After that, and in the upcoming seasons of 2023 and 2024 with just as many or more Top Pirates Prospects becoming Rule 5 Eligible, it’s not like the decisions and/or possible repercussions are going to be any easier to make and take.

So, at least for now my mind will turn the proverbial page to arbitration analysis; albeit, there is no denying or escaping this aspect of the upcoming 40-Man Roster Crunch completely.

Should the Pirates Sign Yoshi Tsutsugo

10-9-21 – By Gary Morgan – @garymo2007 on Twitter

In order to improve the MLB product in 2022, it’s pretty clear the Pirates will have to go shopping. There simply won’t be enough prospects ready and yes, I mean that even if by some chance Oneil Cruz and Roansy Contreras make the team out of Spring.

The talent is on the doorstep, but that’s a bigger step than most want to admit, so to me real improvement must come from some investment, and lord knows they have room in the budget. After the first regular length season in which PNC Park failed to bull in a Million fans since 1995, I’d like to think the Pirates see the issue.

Ben Cherington’s end of season conference call didn’t really instill a ton of confidence there, saying they’d open some negotiations for extension without naming players, but c’mon, you know who they are, and that most improvement will come internally. He also referenced the need to understand the new CBA first, in other words, don’t expect any announcement on any extensions before baseball gets it’s house in order.

You all saw from our 40-,man exercise the other day that this seems like a stretch at best.

So that got me thinking, maybe even though he’s a free agent, perhaps Mr. Cherington is thinking of someone like Yoshi as internal.

Yoshi played in 43 games for the Pirates, racking up 8 homeruns and generally playing poor defense. but his .268 average and .347 OBP showed at least for that short stretch this was a lot closer to the player he was in Japan, than what he was since signing with Tampa. The OPS of .883 is simply good, no spin needed.

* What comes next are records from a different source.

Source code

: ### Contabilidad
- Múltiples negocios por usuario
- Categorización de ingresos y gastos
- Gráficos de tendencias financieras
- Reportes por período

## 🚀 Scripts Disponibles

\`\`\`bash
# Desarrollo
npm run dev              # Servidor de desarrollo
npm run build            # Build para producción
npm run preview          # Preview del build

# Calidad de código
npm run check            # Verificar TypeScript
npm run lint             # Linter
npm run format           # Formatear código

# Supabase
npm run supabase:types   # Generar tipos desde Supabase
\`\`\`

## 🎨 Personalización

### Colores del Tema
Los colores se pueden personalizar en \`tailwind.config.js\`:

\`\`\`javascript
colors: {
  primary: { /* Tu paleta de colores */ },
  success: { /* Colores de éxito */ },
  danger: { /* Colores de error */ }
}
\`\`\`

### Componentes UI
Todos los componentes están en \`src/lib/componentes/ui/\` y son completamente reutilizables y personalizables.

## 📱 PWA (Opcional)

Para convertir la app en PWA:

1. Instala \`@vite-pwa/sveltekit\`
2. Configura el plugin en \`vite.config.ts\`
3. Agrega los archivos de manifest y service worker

I’d like to bring him back, I’d really like to bring him back if the CBA creates a universal DH situation.

Thing is, those numbers were interesting enough that the Pirates won’t be alone. Many of you will remember me questioning bringing him in almost from the jump, this is why. I’ve gone so far as to assume there almost must have been a handshake and a smile type agreement in place where the Bucs would at least get a conversation with his representation. That’s all it is though, an assumption.

I think it’ll take something along the lines of 7-10 million, more importantly that’d be my cap. You have to honestly think about it like this, I think Tommy Pham will get about 8-11 million next season wherever he signs, can you honestly tell me Yoshi is worth more than him? I’m not sure I can get there.

I like what Yoshi did here, but if we’re honest we need to really look at who else could contribute more, like Pham could at least reasonably play the field and not kill you. Corey Dickerson is available again for that matter.

That said Yoshi was on a 30+ HR pace, that’s not something that is going to be out there that cheap, so if they can get him to agree to that kind of deal, do it I guess.

If he had done this in say Texas, I honestly wonder if we’d even have him on our radar. Even a player like Eduardo Escobar is probably going to get reeled in for 10-12 million and there’s a guy who could play first, second, third, even outfield if need be. He’ll pop some dingers too.

Point is, Yoshi did well here, but I guess I’m not married to him. What I would like to see is the Pirates be willing to go get a bat of that ilk, no matter what his name is.